The now dominant form of COVID-19 is much more transmissible than previous variants, Kimberlin said, just behind measles in terms of the ability to infect people who encounter the virus.
“I’m afraid right now of what to expect,” Kimberlin said. “It’s not the same virus in the behavior we got used to last year and in the horrible dark days of last winter. It’s even worse.”
The number of new COVID-19 cases and hospitalizations continues to rise statewide. As of Tuesday, 3,815 new cases were reported in the state. Hospitalizations are surpassing all-time highs last summer and quickly approaching numbers during the devastating wave of winter, Kimberlin said.
“This delta variant is a new entity for us,” Kimberlin said. “And our hospitals are filling up, not only on the pediatric side but even more on the adult side. And we all have to tie up here and we all have to do our part. I know we are tired. But we have to do it. Otherwise, this virus will be rampant among us. “
The US Centers for Disease Control and Prevention, the American Academy of Pediatrics, and the Infectious Diseases Society of American all recommend masking to reduce transmission, especially in unvaccinated people. Kimberlin said he expects to see cases even in schools with mask warrants because the new variant is so heritable.
“This virus will do devastating damage to our children and our adults in Alabama,” Kimberlin said.
Because the virus passes more easily from person to person, more adults and unvaccinated children will fall ill before the outbreak is over, Kimberlin said. Vaccination will help more in the long term, but wearing masks could reduce the number more quickly, he said.

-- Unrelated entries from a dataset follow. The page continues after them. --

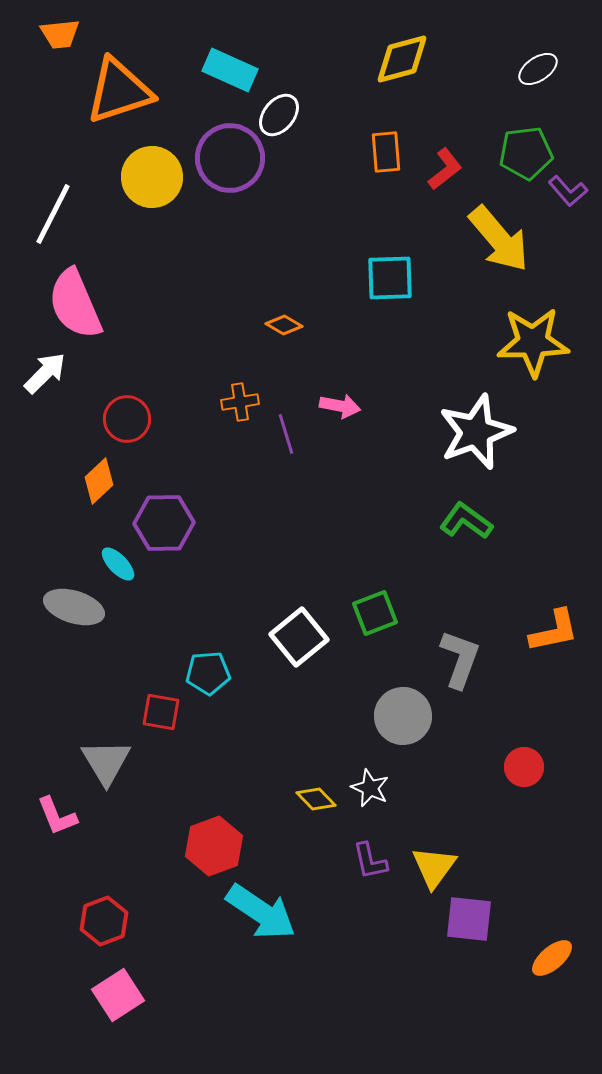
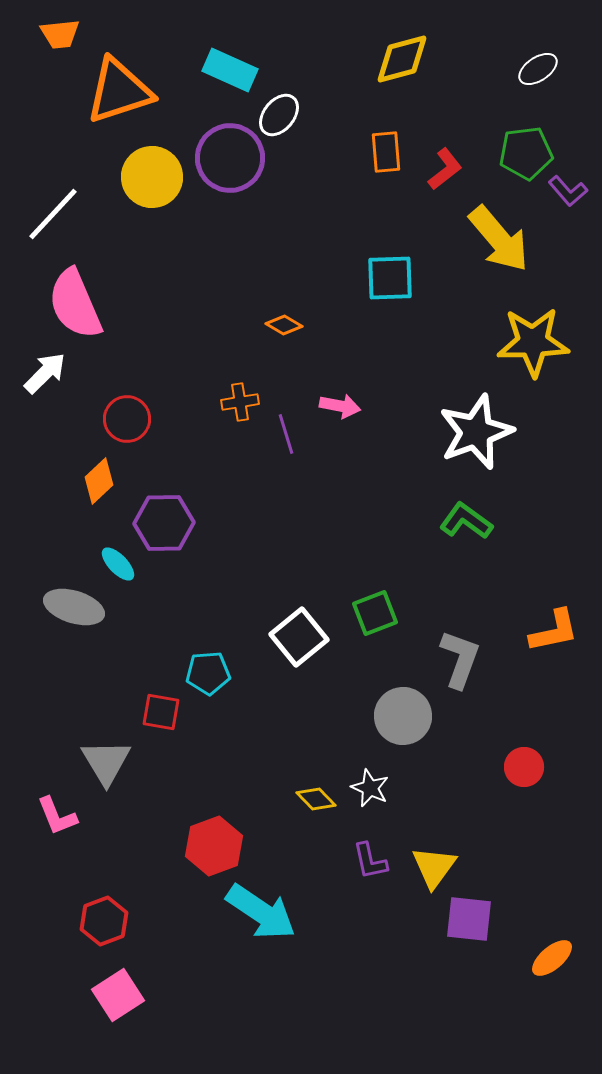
white line at (53, 214): rotated 16 degrees clockwise
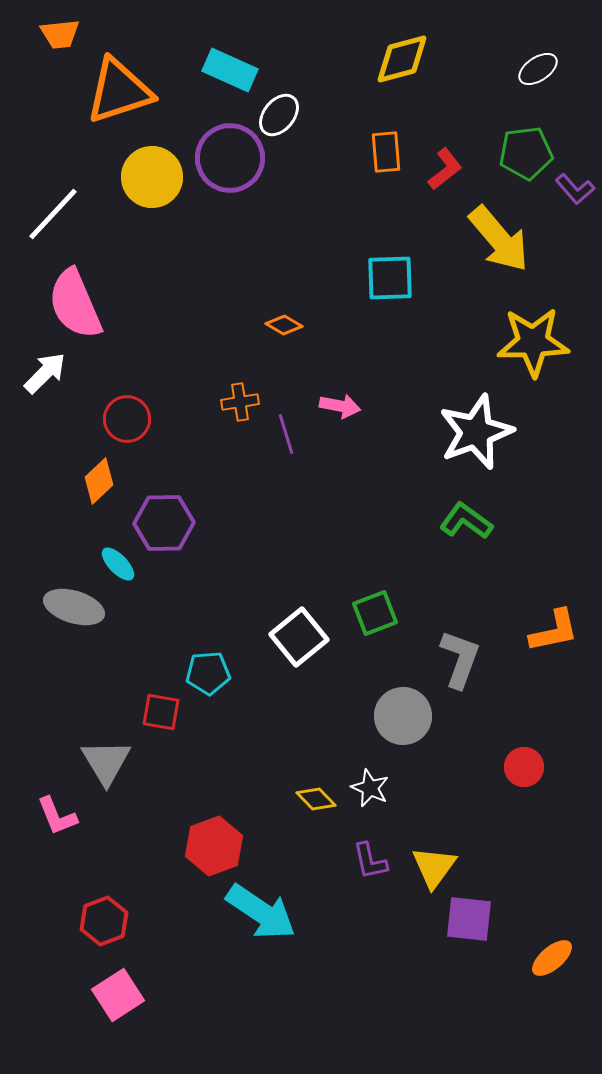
purple L-shape at (568, 191): moved 7 px right, 2 px up
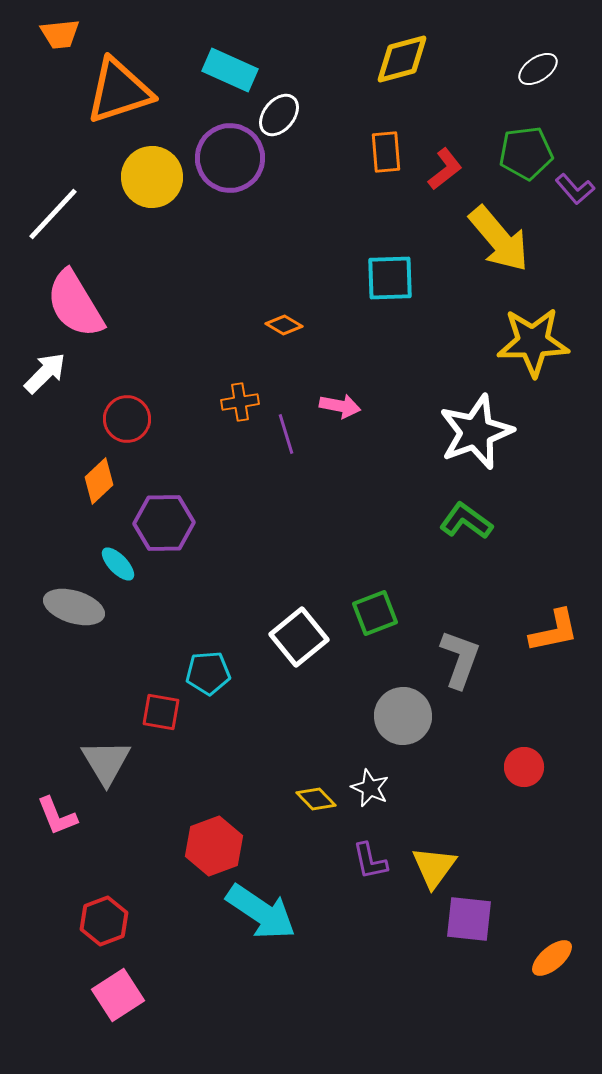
pink semicircle at (75, 304): rotated 8 degrees counterclockwise
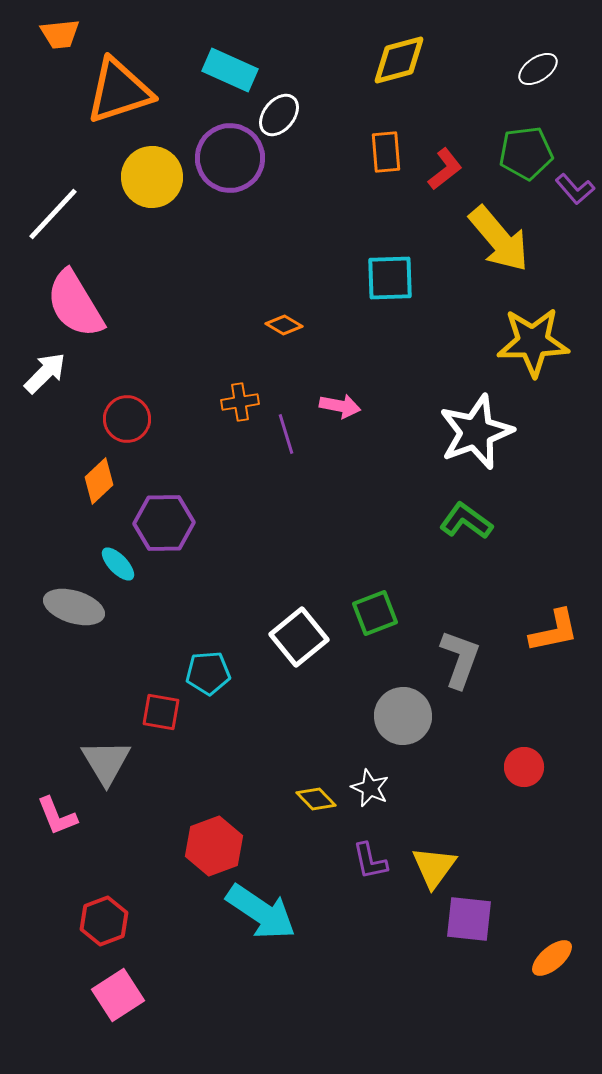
yellow diamond at (402, 59): moved 3 px left, 1 px down
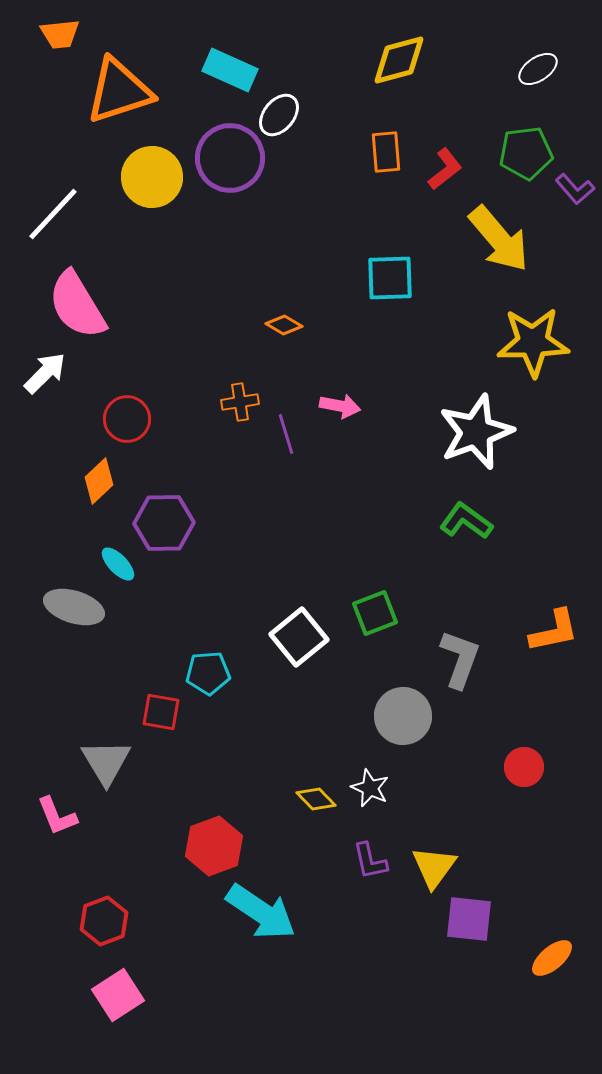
pink semicircle at (75, 304): moved 2 px right, 1 px down
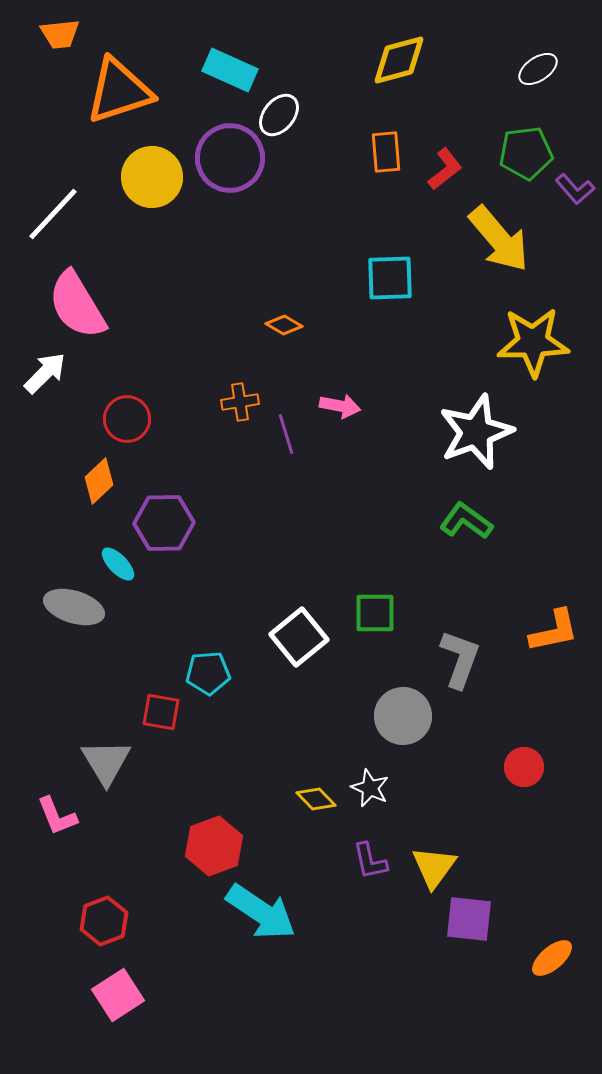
green square at (375, 613): rotated 21 degrees clockwise
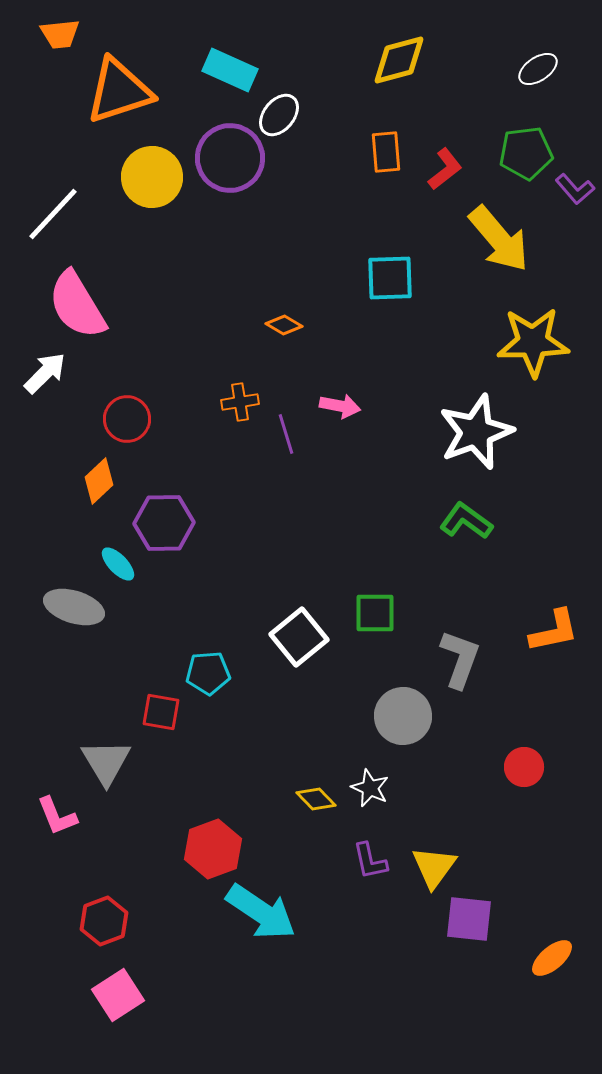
red hexagon at (214, 846): moved 1 px left, 3 px down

“We have to hide,” Kimberlin said. “We do. I’m sorry for that, I wish it wasn’t true. But we do. We’re going to sit and argue about all the lounge chairs on the sinking ship. what we were all drowning unless we got together and said okay i don’t like that but i’m going to put on the mask when i’m inside i don’t necessarily want the vaccine but I’m going to get it because I’m 12 or older, that’s what we have to do.